> _READING PASSAGE_:
· · · · · · ·

Banyan Tree, Bareilly

Artist: Smith, Robert (1787-1873)

Medium: Pencil on paper

Date: 1813

Shelfmark: WD310

Item number: 3

Length: 26.2

Width: 43.5

Scale: Centimetres

Genre: Drawing

Pencil drawing of a banyan tree at Bareilly by Robert Smith (1787-1873) in February 1813. This is one of 18 drawings (20 folios) of landscapes and architecture in Uttar Pradesh taken in 1813. Inscribed on the original album cover is: 'No. 5. Ganges, Soane R. Cawnpore Jaunpoor.' Captain Robert Smith was a military engineer with the East India Company and was in India from 1805 to 1833. He designed a number of buildings in India and also repaired various Indian monuments including the Kutb Minar and the Jami Masjid at Delhi. In 1813 to 1814 he was surveying on the Mirzapur South frontier.

Bareilly, in Uttar Prasdesh, was founded in 1537 by the Katehriya Rajputs and in 1657 became the capital of Katehr or Rohilkhand for the Afghan Rohillas. Bareilly was part of Uttar Pradesh which was ceeded to the British in 1801.
The banyan or Indian fig tree is the national tree of India, renowned for the fact that its branches and roots extend and regenerate themselves like new trees over a large area. This characteristic and its longevity has made the tree a focus of sacred beliefs and it is an integral part of the myths and legends of India. Venerable banyan trees, sometimes hundreds of years old, are known to spread over an astonishing acreage.

· · · · · · ·

Items from a data source:

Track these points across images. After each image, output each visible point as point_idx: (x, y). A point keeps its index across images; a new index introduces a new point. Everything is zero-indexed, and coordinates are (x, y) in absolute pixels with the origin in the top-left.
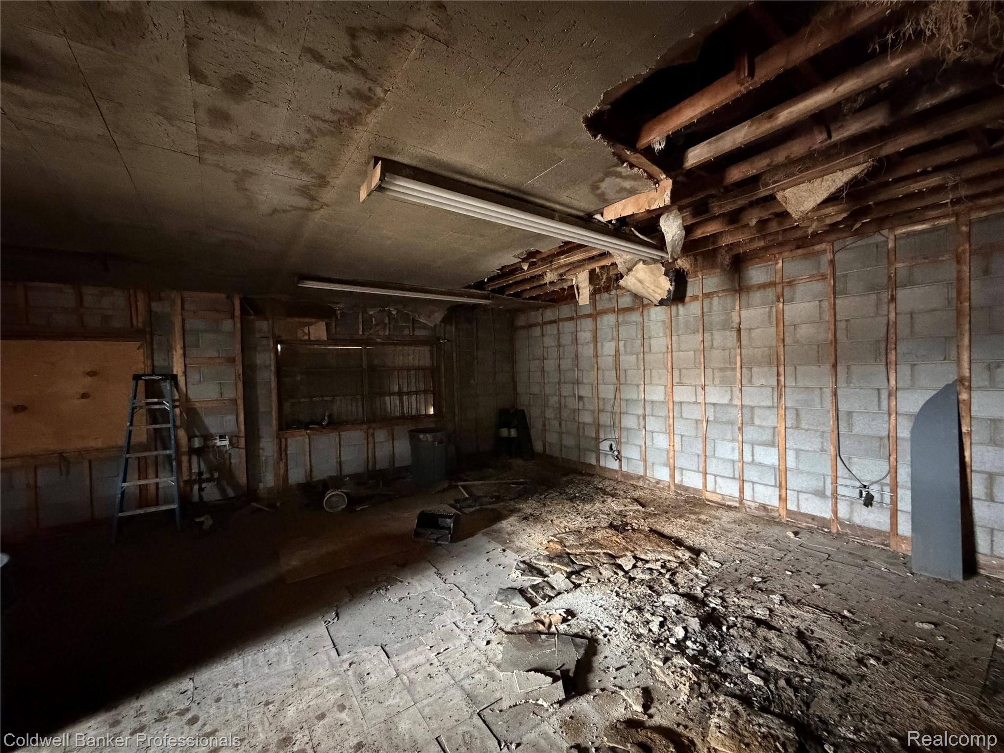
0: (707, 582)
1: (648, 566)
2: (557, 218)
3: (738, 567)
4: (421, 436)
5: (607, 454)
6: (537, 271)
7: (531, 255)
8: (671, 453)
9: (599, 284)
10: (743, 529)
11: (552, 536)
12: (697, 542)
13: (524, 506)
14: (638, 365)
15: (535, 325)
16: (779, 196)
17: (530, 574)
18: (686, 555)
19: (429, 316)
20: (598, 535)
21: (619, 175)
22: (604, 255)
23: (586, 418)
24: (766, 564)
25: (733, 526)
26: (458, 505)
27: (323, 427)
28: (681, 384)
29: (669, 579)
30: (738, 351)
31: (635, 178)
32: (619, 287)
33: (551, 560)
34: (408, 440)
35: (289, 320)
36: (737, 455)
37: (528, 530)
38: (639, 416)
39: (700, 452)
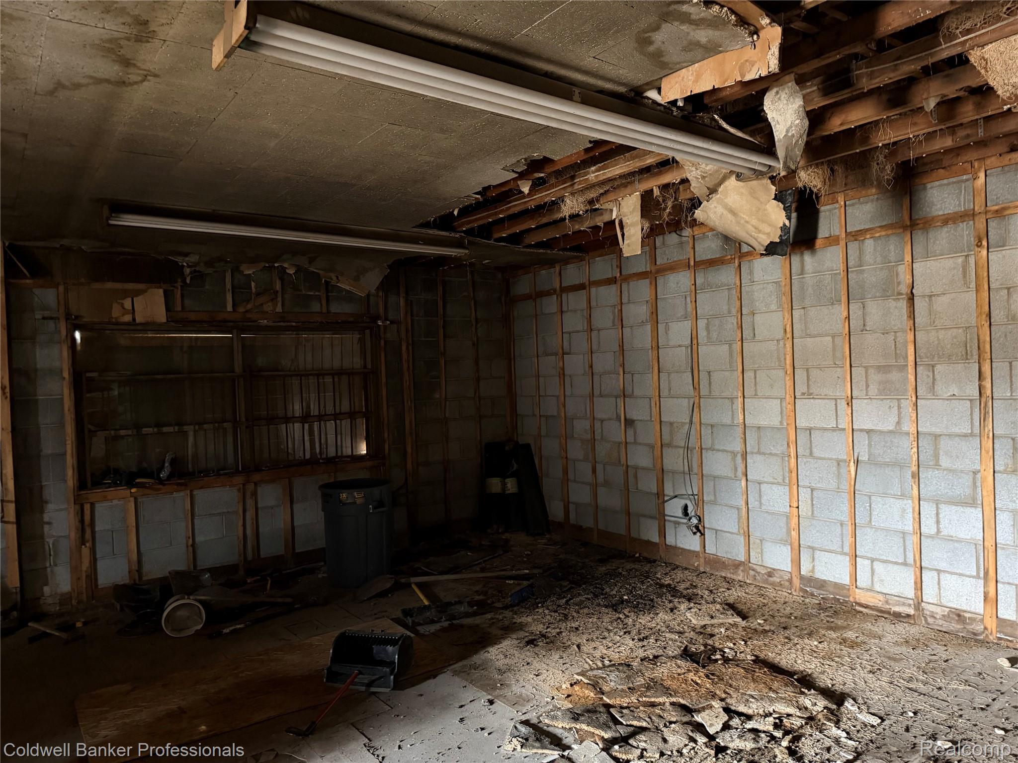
0: (856, 752)
1: (750, 725)
2: (576, 96)
3: (910, 723)
4: (344, 496)
5: (679, 523)
6: (546, 196)
7: (536, 165)
8: (795, 521)
9: (660, 217)
10: (922, 655)
11: (578, 674)
12: (839, 680)
13: (529, 619)
14: (731, 363)
15: (549, 293)
16: (974, 57)
17: (537, 744)
18: (817, 704)
19: (357, 279)
20: (662, 671)
21: (685, 18)
22: (667, 164)
23: (640, 458)
24: (961, 716)
25: (904, 649)
26: (409, 621)
27: (161, 482)
28: (809, 395)
29: (788, 748)
30: (911, 337)
31: (714, 23)
32: (694, 223)
33: (576, 717)
34: (320, 501)
35: (97, 286)
36: (911, 522)
37: (536, 664)
38: (734, 454)
39: (846, 518)
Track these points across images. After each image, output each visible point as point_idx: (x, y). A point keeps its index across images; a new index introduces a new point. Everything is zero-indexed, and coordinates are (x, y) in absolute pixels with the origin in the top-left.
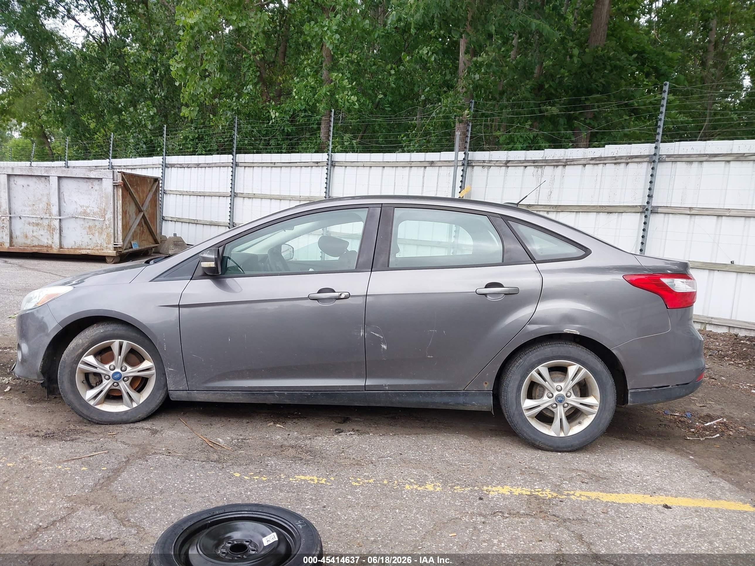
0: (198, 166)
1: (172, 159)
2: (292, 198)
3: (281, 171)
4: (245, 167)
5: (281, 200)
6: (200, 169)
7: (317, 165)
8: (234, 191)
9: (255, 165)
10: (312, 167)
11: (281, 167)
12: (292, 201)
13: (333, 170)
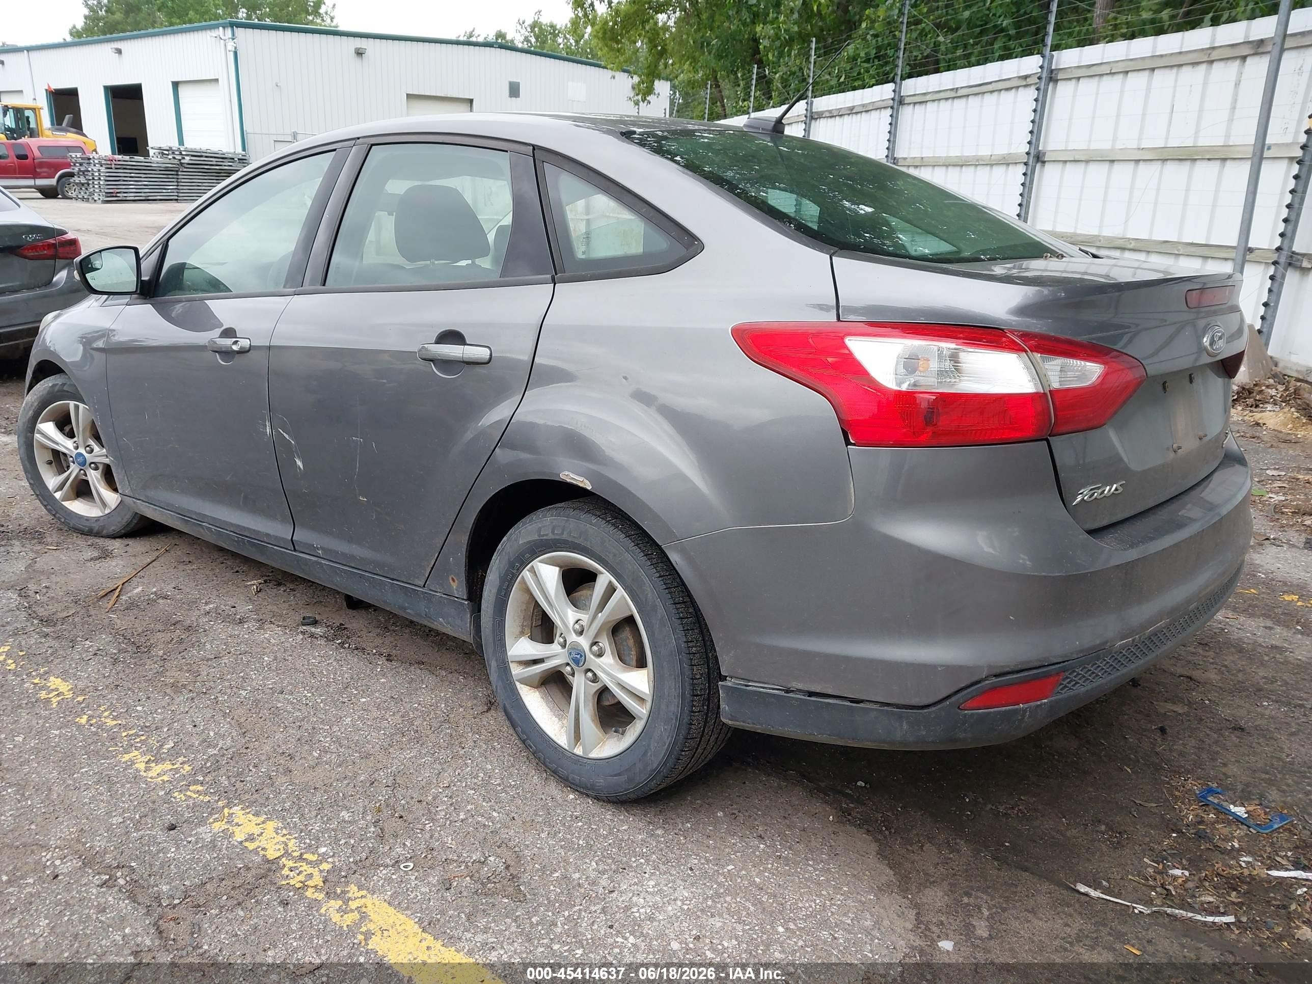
0: (852, 111)
1: (823, 103)
2: (978, 160)
3: (967, 103)
4: (915, 104)
5: (962, 166)
6: (854, 116)
7: (1024, 83)
8: (893, 154)
9: (928, 98)
10: (1017, 87)
11: (968, 96)
12: (979, 168)
13: (1055, 88)
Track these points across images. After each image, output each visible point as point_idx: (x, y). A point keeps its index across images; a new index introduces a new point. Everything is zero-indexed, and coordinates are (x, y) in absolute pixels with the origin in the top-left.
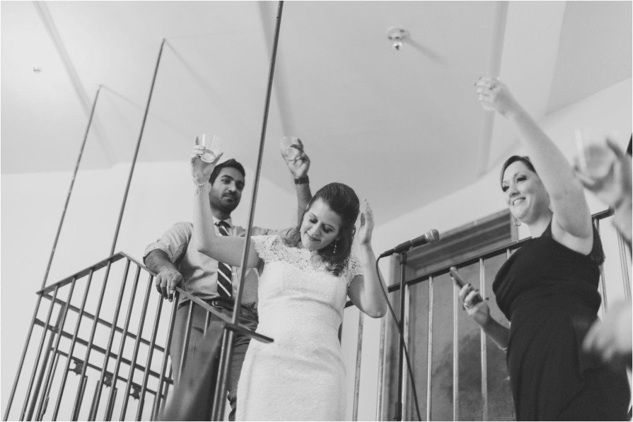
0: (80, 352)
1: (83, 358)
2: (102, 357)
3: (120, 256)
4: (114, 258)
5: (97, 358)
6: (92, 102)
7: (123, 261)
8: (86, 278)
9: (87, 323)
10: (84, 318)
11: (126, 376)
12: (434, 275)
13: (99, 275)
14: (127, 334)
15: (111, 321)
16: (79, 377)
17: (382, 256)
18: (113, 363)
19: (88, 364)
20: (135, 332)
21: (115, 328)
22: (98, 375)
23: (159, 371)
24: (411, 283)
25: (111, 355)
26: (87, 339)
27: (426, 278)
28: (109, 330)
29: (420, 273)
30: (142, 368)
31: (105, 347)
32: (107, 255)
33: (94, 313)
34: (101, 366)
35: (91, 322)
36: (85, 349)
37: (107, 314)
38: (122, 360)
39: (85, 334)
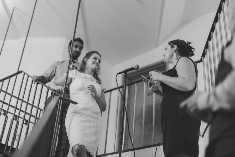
0: (5, 107)
1: (6, 110)
2: (14, 109)
3: (21, 72)
4: (19, 73)
5: (12, 110)
6: (11, 13)
7: (23, 74)
8: (8, 80)
9: (8, 97)
10: (7, 95)
11: (22, 117)
12: (137, 82)
13: (13, 79)
14: (23, 101)
15: (17, 96)
16: (5, 116)
17: (118, 74)
18: (17, 112)
19: (8, 112)
20: (26, 101)
21: (19, 99)
22: (12, 116)
23: (35, 115)
24: (129, 85)
25: (17, 109)
26: (8, 103)
27: (134, 83)
28: (16, 100)
29: (133, 81)
30: (28, 114)
31: (15, 106)
32: (16, 72)
33: (11, 93)
34: (13, 113)
35: (10, 96)
36: (7, 106)
37: (16, 94)
38: (21, 111)
39: (7, 101)
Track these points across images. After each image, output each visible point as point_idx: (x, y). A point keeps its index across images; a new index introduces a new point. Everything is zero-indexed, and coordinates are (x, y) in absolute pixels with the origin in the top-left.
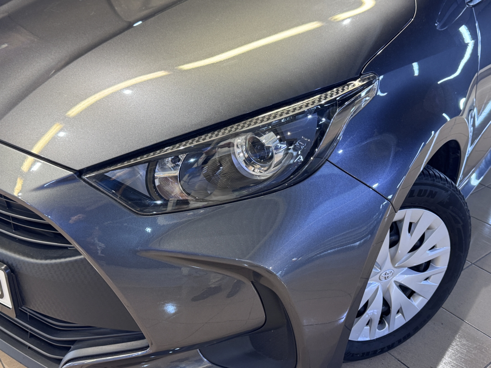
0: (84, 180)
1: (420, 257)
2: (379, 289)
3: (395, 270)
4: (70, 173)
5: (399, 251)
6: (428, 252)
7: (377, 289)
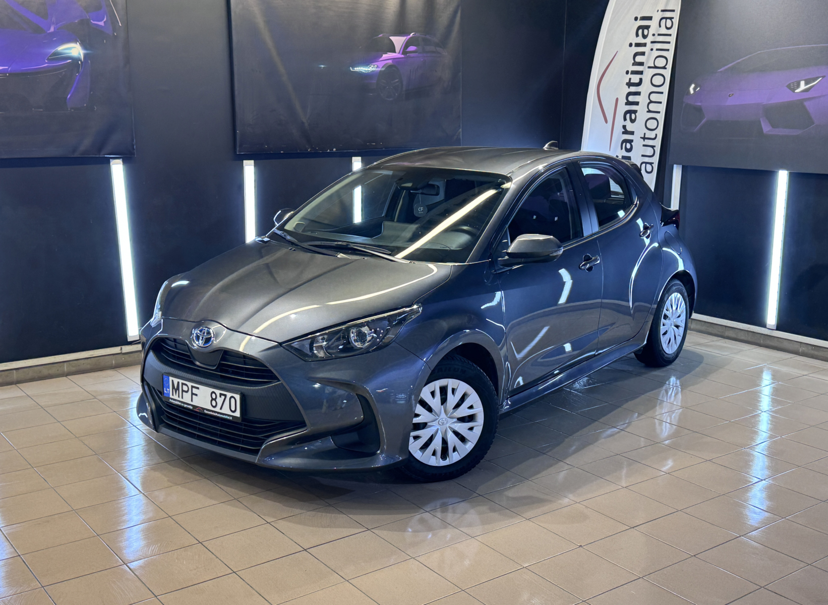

· · · · · · ·

> _TASK REQUIREMENTS_:
1 > Answer these questions using the catalog entry on the banyan tree drawing at Bareilly.
(a) What medium was used for the drawing?
(b) During which years was Robert Smith in India?
(c) By whom, and in what year, was Bareilly founded?
2 > Reproduce the passage of the catalog entry on the banyan tree drawing from "Item number: 3" to "Mirzapur South frontier.", word for word.

> _RESULTS OF THE EXERCISE_:
1 >
(a) Pencil on paper.
(b) From 1805 to 1833.
(c) By the Katehriya Rajputs, in 1537.

2 >
Item number: 3

Length: 26.2

Width: 43.5

Scale: Centimetres

Genre: Drawing

Pencil drawing of a banyan tree at Bareilly by Robert Smith (1787-1873) in February 1813. This is one of 18 drawings (20 folios) of landscapes and architecture in Uttar Pradesh taken in 1813. Inscribed on the original album cover is: 'No. 5. Ganges, Soane R. Cawnpore Jaunpoor.' Captain Robert Smith was a military engineer with the East India Company and was in India from 1805 to 1833. He designed a number of buildings in India and also repaired various Indian monuments including the Kutb Minar and the Jami Masjid at Delhi. In 1813 to 1814 he was surveying on the Mirzapur South frontier.